Mahyudin meminta kondisi tersebut tak boleh diabaikan. Sebab, sangat tidak adil jika negara mengabaikan penderitaan rakyat di perbatasan yang justru banyak bergantung pada produk negara tetangga, menyadari barang kebutuhan pokok dari dalam negeri jauh lebih mahal, akibat akses transportasi yang sulit.
"Berbagai keterbatasan infrastruktur itu, membuat ada ketimpangan yang sangat besar antara warga Indonesia di Kecamatan Krayan, Kabupaten Nunukan, Kaltara, dengan tetangga di Sabah dan Serawak, Malaysia. Bukan hanya kesejahteraan, tapi juga secara psikologis seperti perlakuan dan perhatian dari negara,” katanya.
Advertisement
Ironi dan Dilema
Ironisnya masyarakat yang tinggal di Krayan juga kesulitan memiliki tanah bersertifikat, karena hampir seluruh wilayah itu berstatus hutan lindung. Padahal menurut Mahyudin, penting sekali keberadaan sertifikat di wilayah perbatasan, sebagai wujud eksistensi
“Belajar dari pengalaman kita misalnya dalam kasus Sipadan-Ligitan yang menjadi milik Malaysia, akibat faktanya di mahkalah internasional, bukti otentik kepemilikan Indonesia lemah. Seandainya di Sipadan-Ligitan ada kepemilikan sertifikat hak milik warga Indonesia di sana, mungkin akan lain ceritanya,” katanya,”katanya.

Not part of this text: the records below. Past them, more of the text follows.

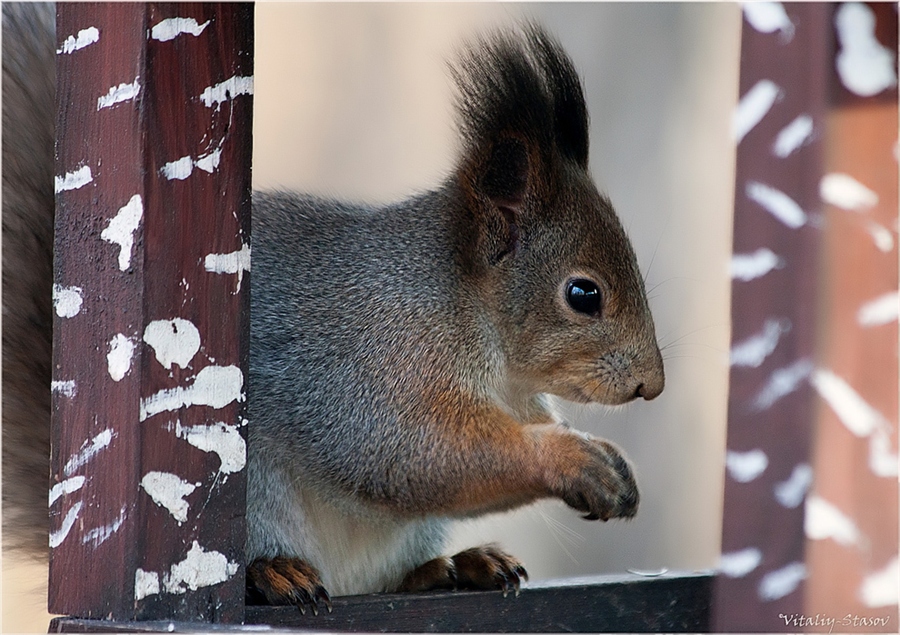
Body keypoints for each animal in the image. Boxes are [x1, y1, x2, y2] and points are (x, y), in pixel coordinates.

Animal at [1, 2, 660, 612]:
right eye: (584, 295)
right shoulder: (371, 362)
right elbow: (404, 450)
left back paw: (458, 566)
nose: (651, 384)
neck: (474, 320)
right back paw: (274, 573)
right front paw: (574, 459)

Menurutnya, ada perbedaan perlakuan dua negara terhadap perbatasan, jika di Indonesia daerah perbatasan dijadikan hutan lindung, maka di Malaysia dijadikan pusat pertumbuhan ekonomi, seperti pabrik CPO. Hal inilah yang menurutnya diperhatikan oleh pemerintah, terutama Kementerian ATR/BPN, serta kementerian LHK.
"Bukan berarti saya menyarankan agar seluruh hutan lindung dialihfungsikan, tapi kita harus melihat fakta bahwa ada rakyat Indonesia, saudara kita di sana yang butuh tempat tinggal, hidup dan berusaha dan sebagainya. Mohon agar hal ini menjadi prioritas Kementerian ATR," jelas Mahyudin kepada Wakil Menteri ATR/BPN Surya Candra saat itu.
Menurut Wamen ATR/Waka BPN, Surya Tjandra, bahwa masalah itu tidak lepas dari kompleksnya kepengurusan agraria, karena masih adanya tumpang tindih regulasi, membuat teknis pelaksanaannya masih ego sektoral.
"Di sini ada tantangan wilayah perbatasan. Jadi tidak cuma sekadar pelayanan publik tetapi pertumbuhan di daerah perbatasan dengan Malaysia, artinya memang kompleks permasalahan di sini," ujar Wamen ATR/BPN. Dengan situasi seperti itu, tidak bisa ego sektoral, kita harus kerja bersama lintas sektoral, termasuk KLH. Kita tata yang benar karena tata batas kawasan hutan jadi kunci di sini," tuturnya.
Selain di Krayan, tantangan infrastrukut jalan perbatasan dengan malaysia juga ditemukan di Apau Kayan, Kabupaten Malinau Kaltara. Lokasi di mana masyarakat terisolir akibat ketiadaan jalan yang layak, selain jalan peninggalan PT Sumalindo. Menurut Mahyudin, dahulu jalan itu dimanfaatkan dan dirawat oleh PT Sumalindo, namun sekarang jalan itu tidak lagi terawat, karena perusahaan itu tidak lagi aktif.
“Di sini ada dilema, ketika pemerintah mau membangun jalan, namun status jalan masih menjadi milik perusahaan. Kecuali ada pelepasan dari kawasan. Nanti kami akan panggil PT Sumalindo untuk minta kejelasan kepemilikan jalan dari mereka,” pungkas Mahyudin.